We have savings of about $320,000. Our kids say we should spend some of our savings on cruises and things, but we just can’t let go! Are we in danger of running out of money? I am getting tired of always cooking and would like to eat out now and then. We do not want to be a burden for our kids and grandkids.

Answer: Your kids have the right idea. While you can, you should be enjoying some of the pleasures you’ve earned. You’re also smart to be careful.

You face at least two major threats to your financial stability. One is a reduction in income when one of you dies. The survivor will receive one Social Security check instead of two, and the pension income could go away or be reduced, depending on the payment option chosen at retirement.

The other threat is the potential need for custodial care. A long stay in a nursing home or a prolonged period where you need help at home could eat through most if not all your savings. Custodial care that helps people perform daily activities such as bathing, dressing, eating or toileting is not covered by Medicare or other health insurance, including Medicare supplements or wraparounds like the plan you have. Instead, Medicare covers limited periods of skilled nursing care, which typically requires licensed nurses to provide, while supplemental and wraparound policies can help pay co-insurance for such care.

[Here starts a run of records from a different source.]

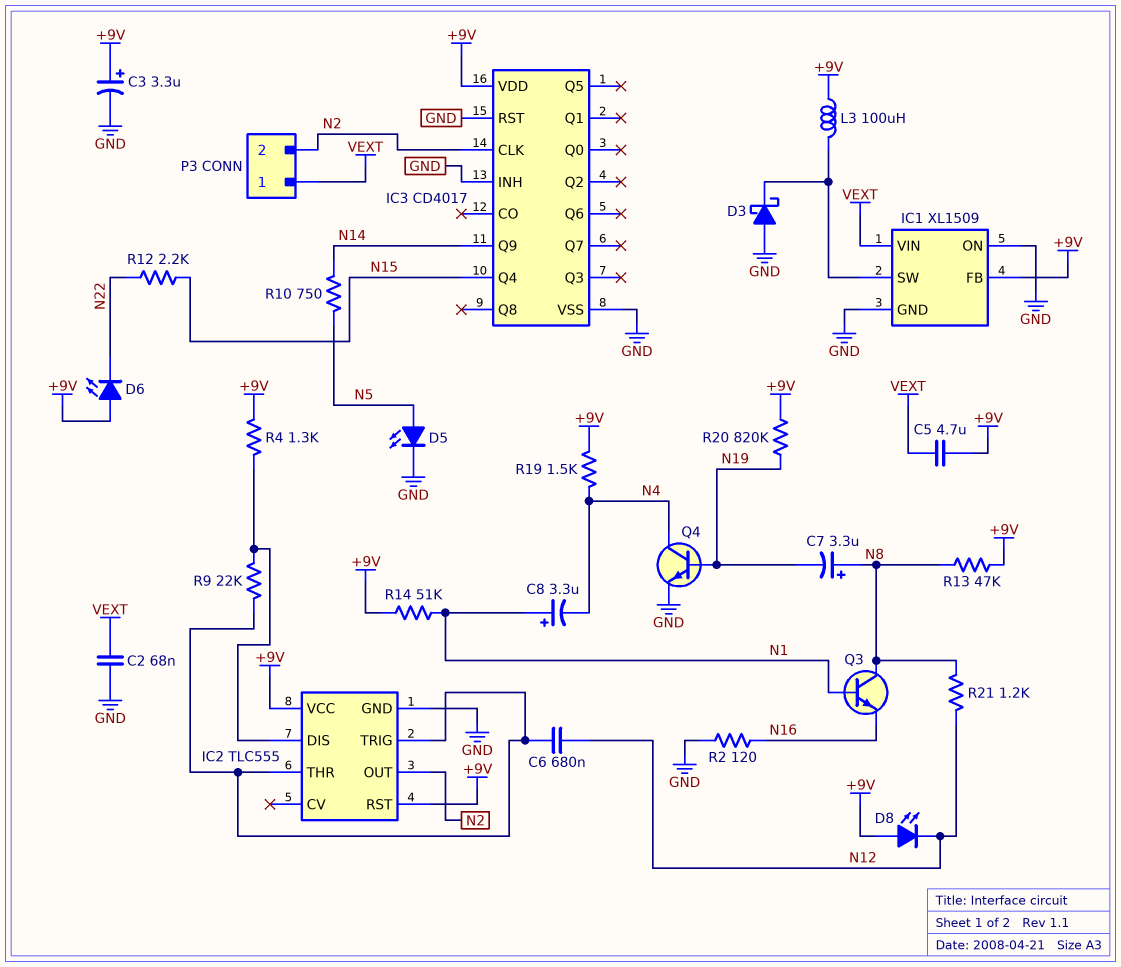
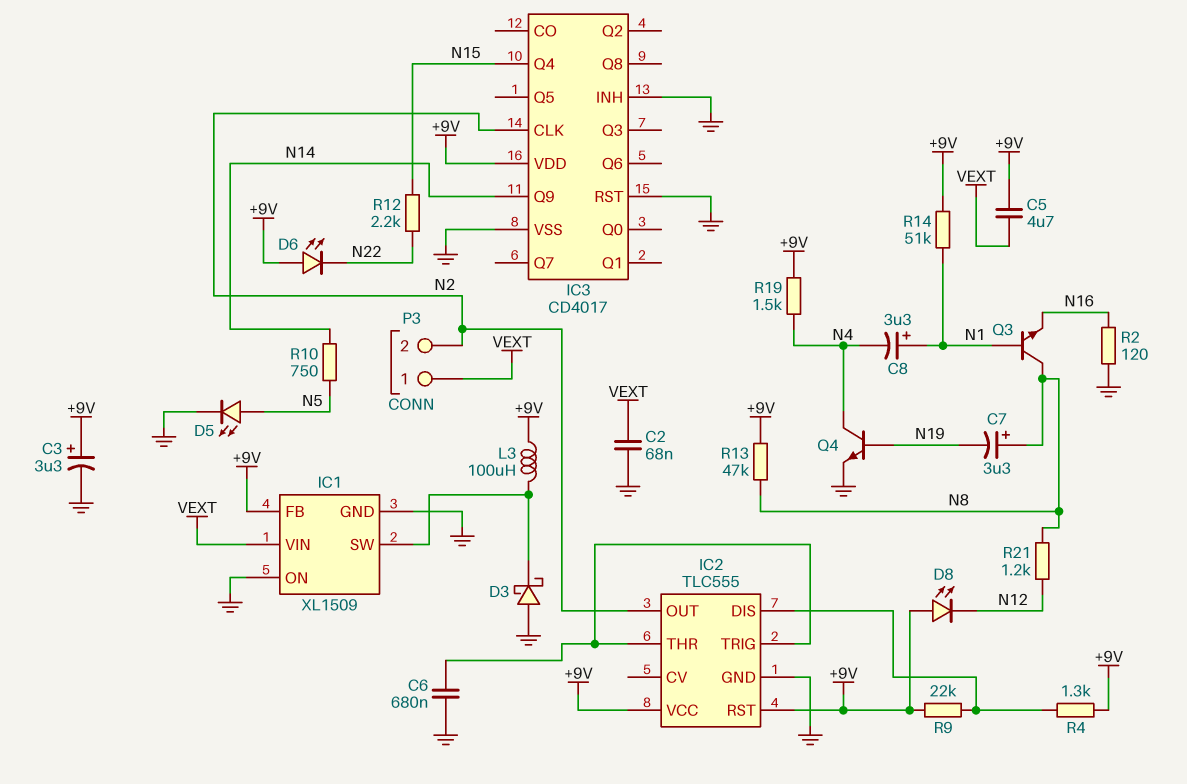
C6: 680nF (IC2/THR, N12) -> 680nF (GND, IC2/THR)
R9: 22k (IC2/DIS, IC2/THR) -> 22k (+9V, IC2/DIS)
R20: 820k (+9V, N19) -> none

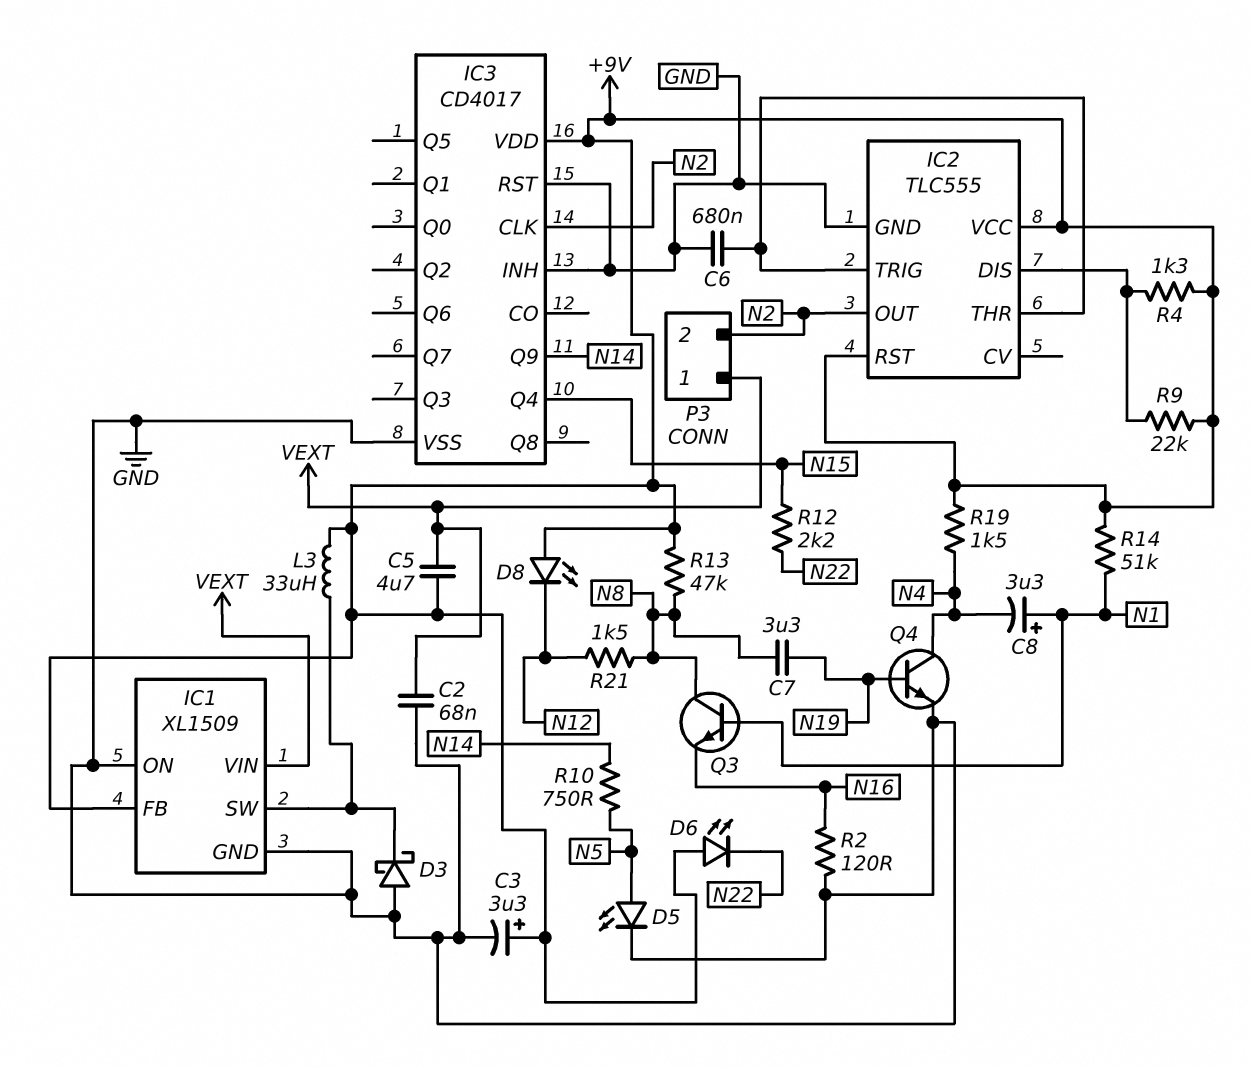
C7: 3.3uF (plus N8, minus N19) -> 3.3uF (N8, N19)
L3: 100uH (+9V, IC1/SW) -> 33uH (+9V, IC1/SW)
R21: 1.2k (N8, N12) -> 1.5k (N8, N12)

There is a government program that pays for custodial care, called Medicaid. To qualify, the person needing care typically must have no more than $2,000 in assets. The spouse is allowed to have up to $120,900, although the limit can be lower depending on the state.

A visit with a fee-only financial planner could help you determine how much you need to prepare for these events. With that information, you should have a better idea of how much more you can safely spend.

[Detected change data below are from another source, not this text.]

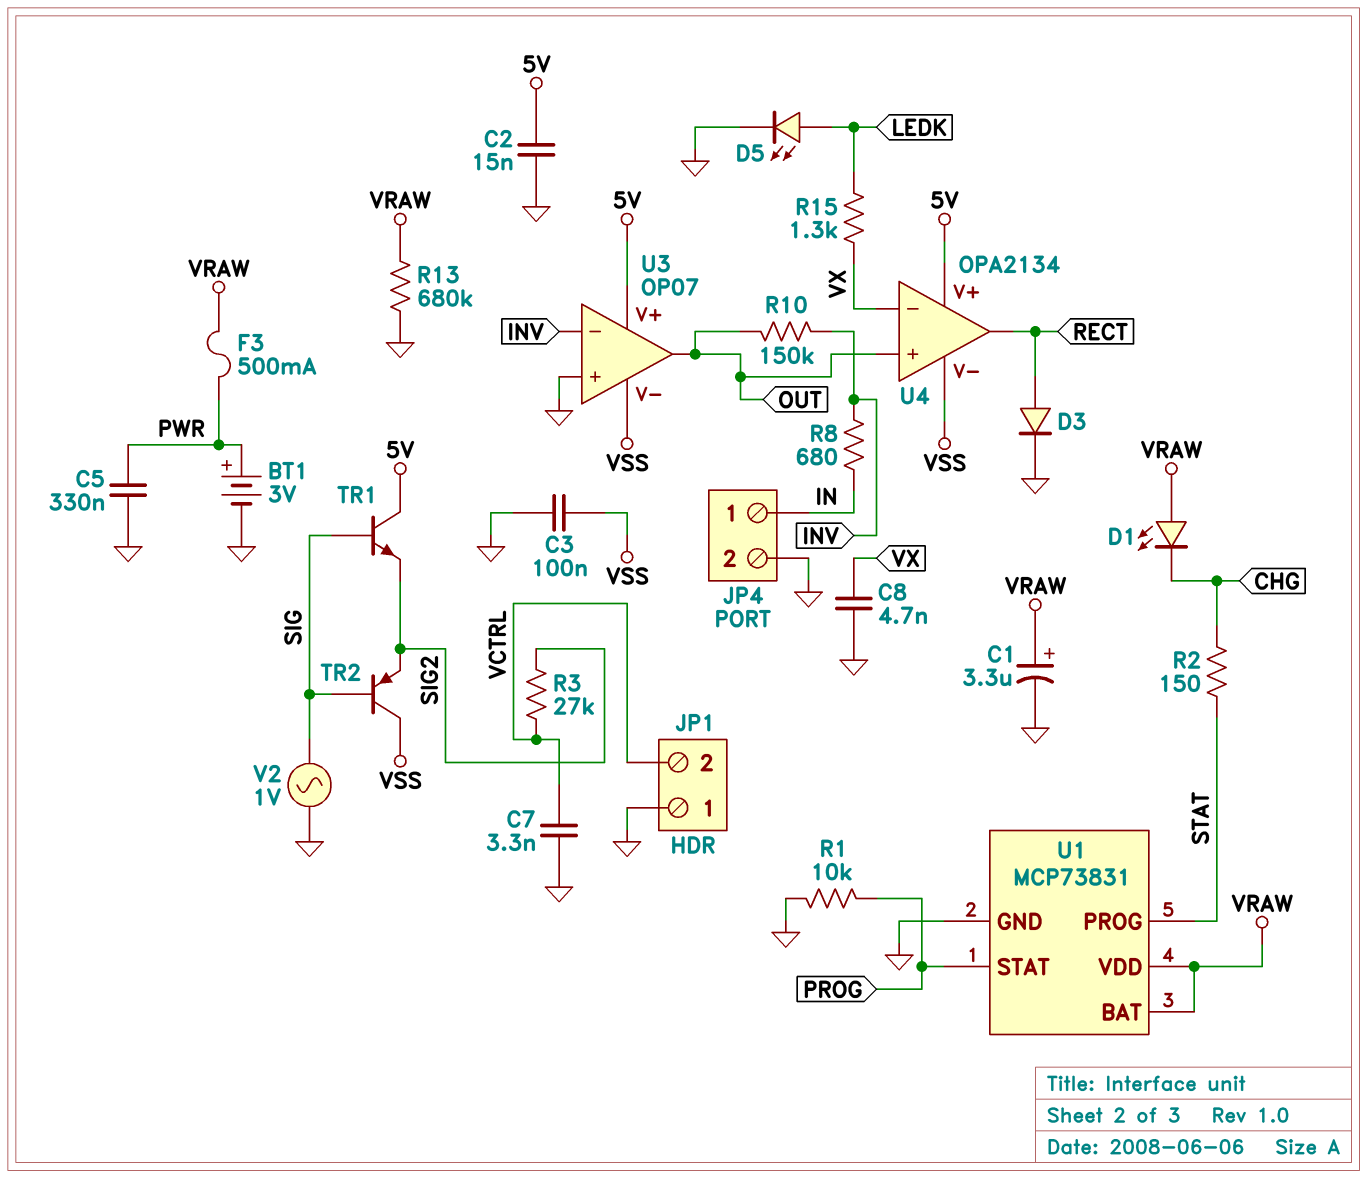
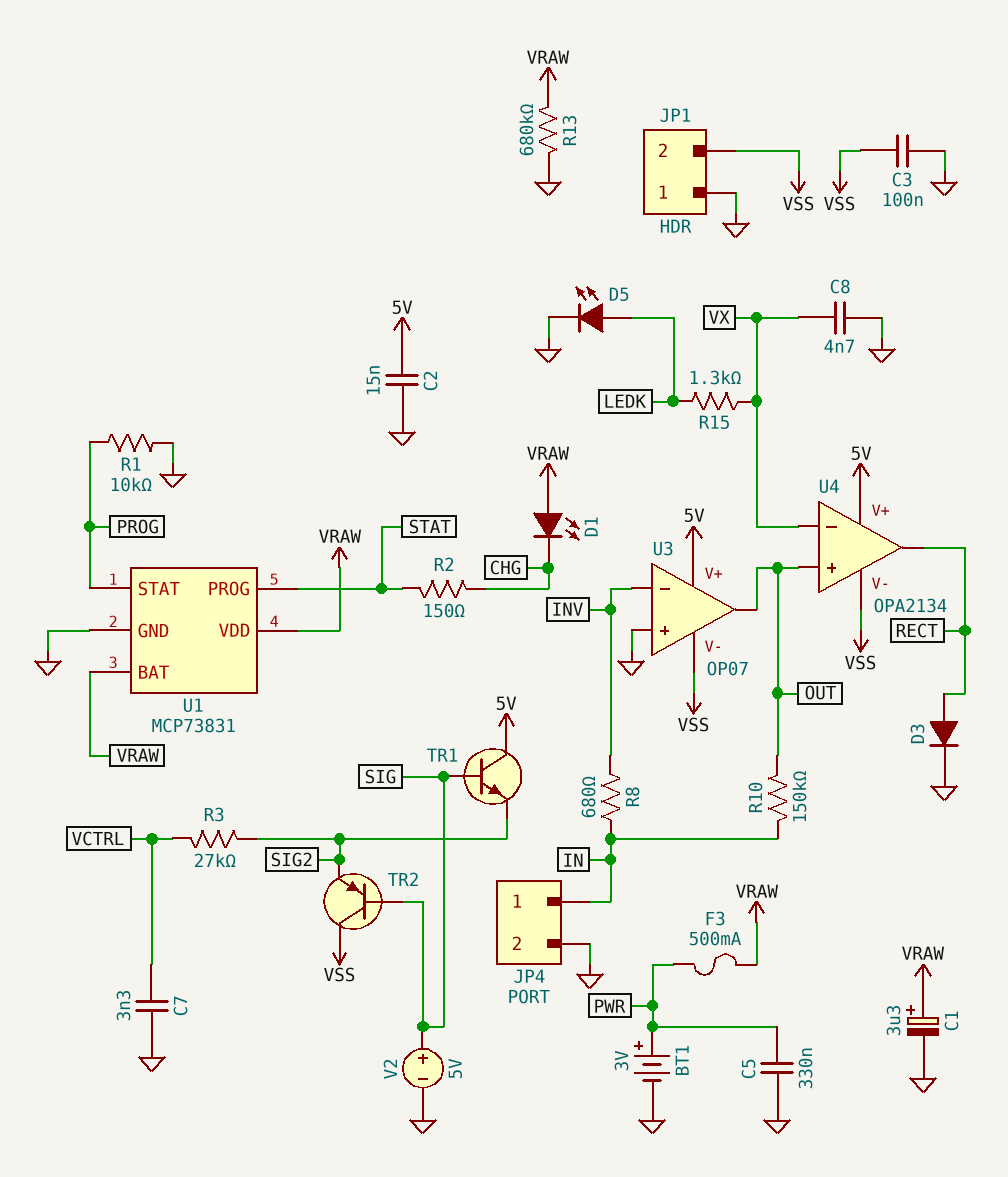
JP1 pin 2: VCTRL -> VSS
R10: 150k (INV, OUT) -> 150k (IN, OUT)
V2: AC 1V (GND, SIG) -> 5V (plus SIG, minus GND)

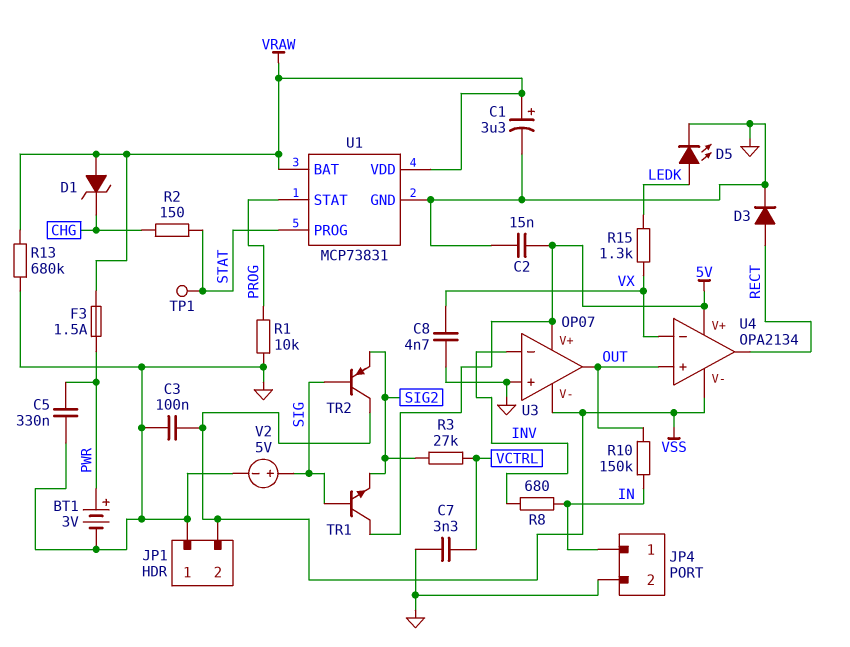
D1: LED (A VRAW, K CHG) -> zener (A VRAW, K CHG)
F3: 500mA (PWR, VRAW) -> 1.5A (PWR, VRAW)
TP1: none -> test point (STAT)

Q&A: Retirement can bring some complex tax questions

Dear Liz: I was in the twilight of my career when the Roth became available, and I contributed the maximum for those few years before retirement. After retirement, I dropped to the 15% tax bracket, so I did Roth conversions of my regular IRA to fill out that tax bracket until I was age 70½. My reasoning was that I would likely be in the 25% tax bracket when I started my required minimum distributions from my IRA, and that turned out to be true.

The scary part is that the tax-deferred money in the rollover IRA has continued to increase each year in total in spite of the required minimum distributions. My tax preparer says he has clients who would be happy with my problem, so I should tread softly with my tax complaints.

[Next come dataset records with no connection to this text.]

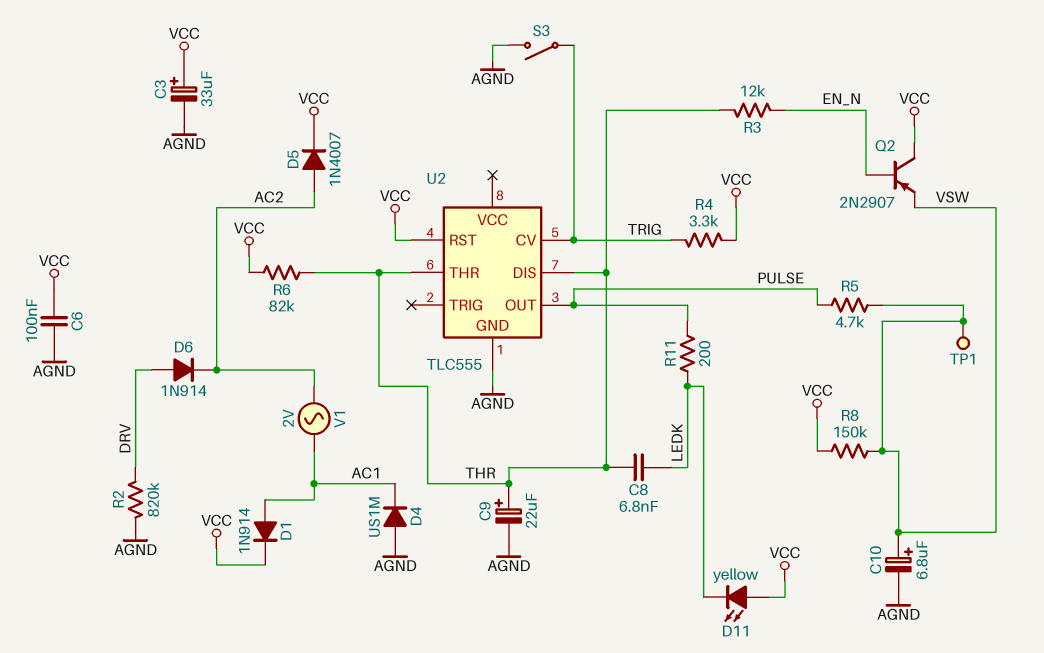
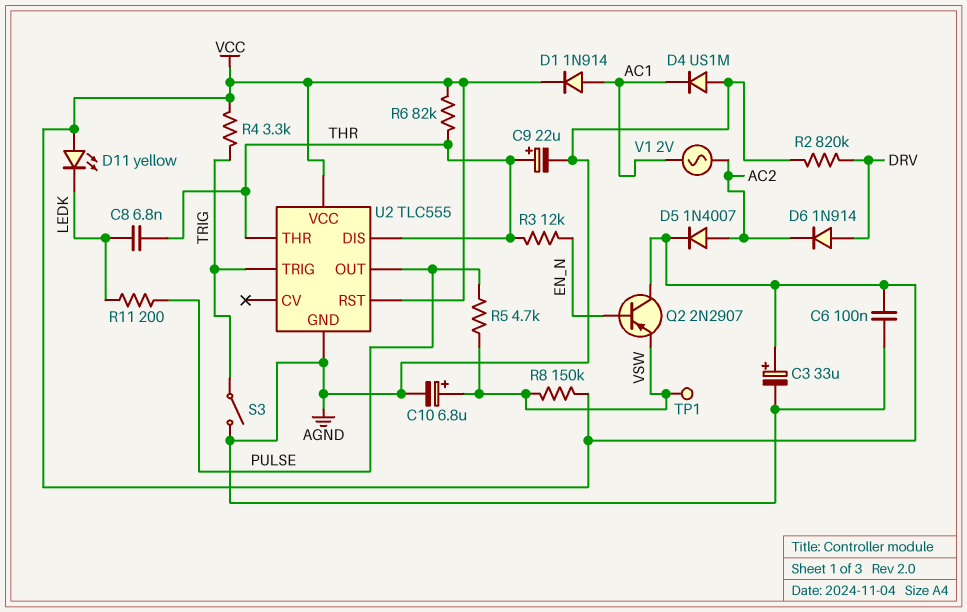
U2 pin CV: TRIG -> none
U2 pin TRIG: none -> TRIG
U2 pin VCC: none -> VCC

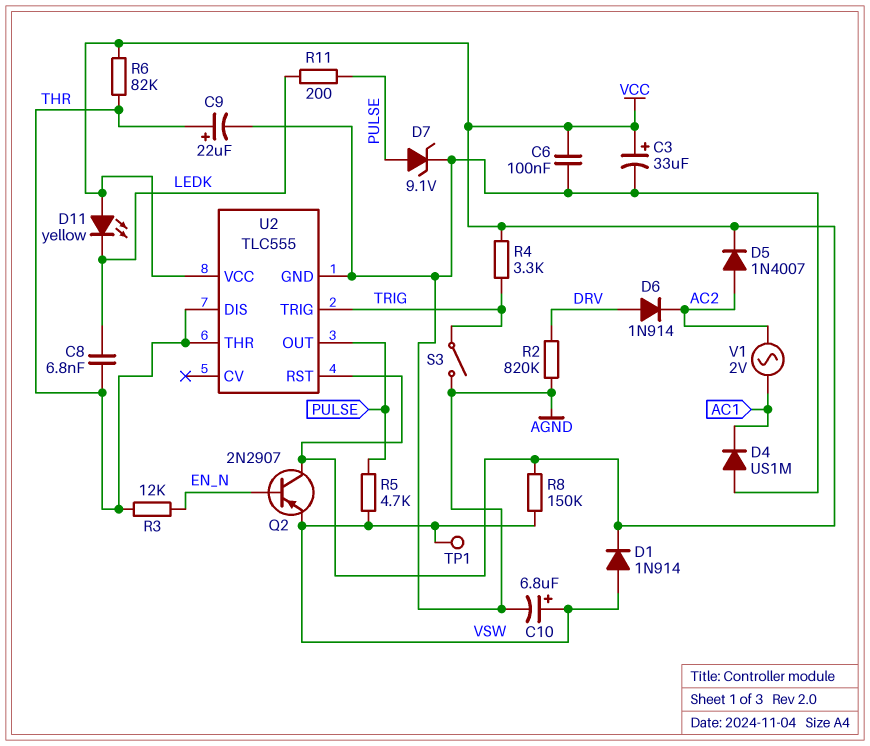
D1: diode 1N914 (A AC1, K VCC) -> diode 1N914 (A VSW, K VCC)
D7: none -> zener 9.1V (A PULSE, K AGND)

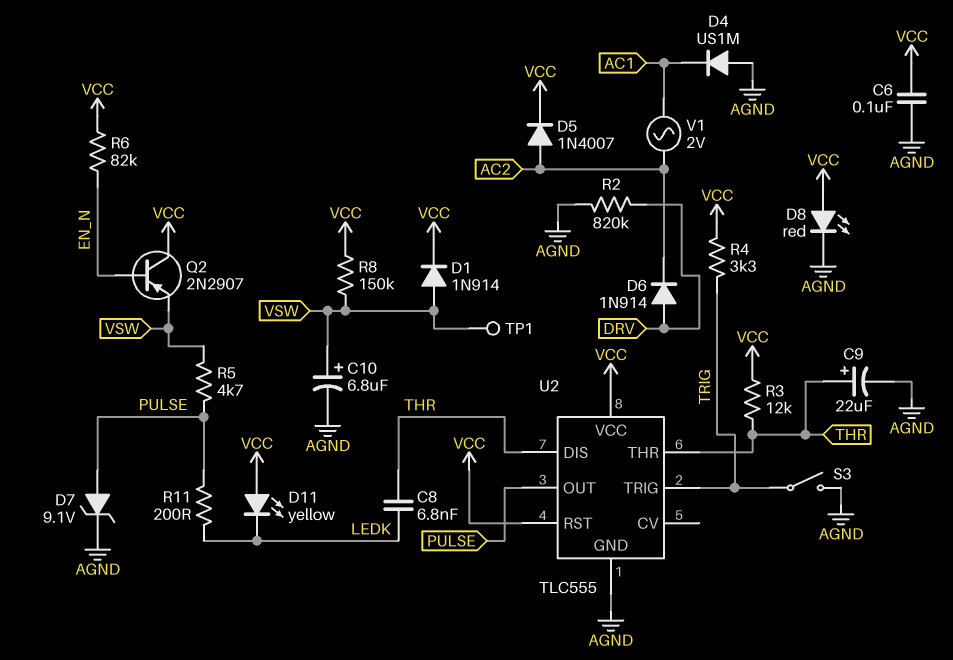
C3: 33uF (plus VCC, minus AGND) -> none
D8: none -> LED red (A VCC, K AGND)
R3: 12k (EN_N, THR) -> 12k (THR, VCC)
R6: 82k (THR, VCC) -> 82k (EN_N, VCC)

One thing I regret is funding a nondeductible IRA for a few years before the availability of the Roth IRA. The nondeductible contributions only represent about 1% of the total. That means I can’t access that money I have already paid taxes on unless I have depleted all of my tax-deferred monies. Do you have any suggestions?

Answer: Absolutely. Listen to your tax preparer. Most retirees would love to have these problems-that-aren’t-really-problems.

You were smart to “fill out” your tax bracket by converting portions of your IRAs. For those who aren’t familiar with the concept, it involves converting just enough from an IRA to make up the difference between someone’s taxable income and the top of his or her tax bracket.

The top of the 15% bracket is $75,900 in 2017, so a married couple with a $50,000 taxable income, for example, would convert $25,900 of their IRAs to Roths. They would pay a 15% tax on the amount converted (plus any state and local taxes), but the Roth would grow tax-free from then on and no minimum distributions would be required.

These conversions can be a great idea if people suspect they’ll be in a higher tax bracket in retirement.

Now on to your complaint about getting back the already taxed contributions to your regular IRA. Withdrawals from regular IRAs are taxed proportionately.

The amount of your after-tax contributions is compared to the total of all your IRAs, and a proportionate amount escapes tax. So if nondeductible contributions represent 1% of the total, you’ll pay tax on 99% of the withdrawal. You’re accessing a tiny bit of your after-tax contributions with each withdrawal.

If you don’t manage to withdraw all the money, that’s not the worst thing in the world. It means you didn’t outlive your funds. Your heirs will inherit your tax basis so they’ll access whatever you couldn’t.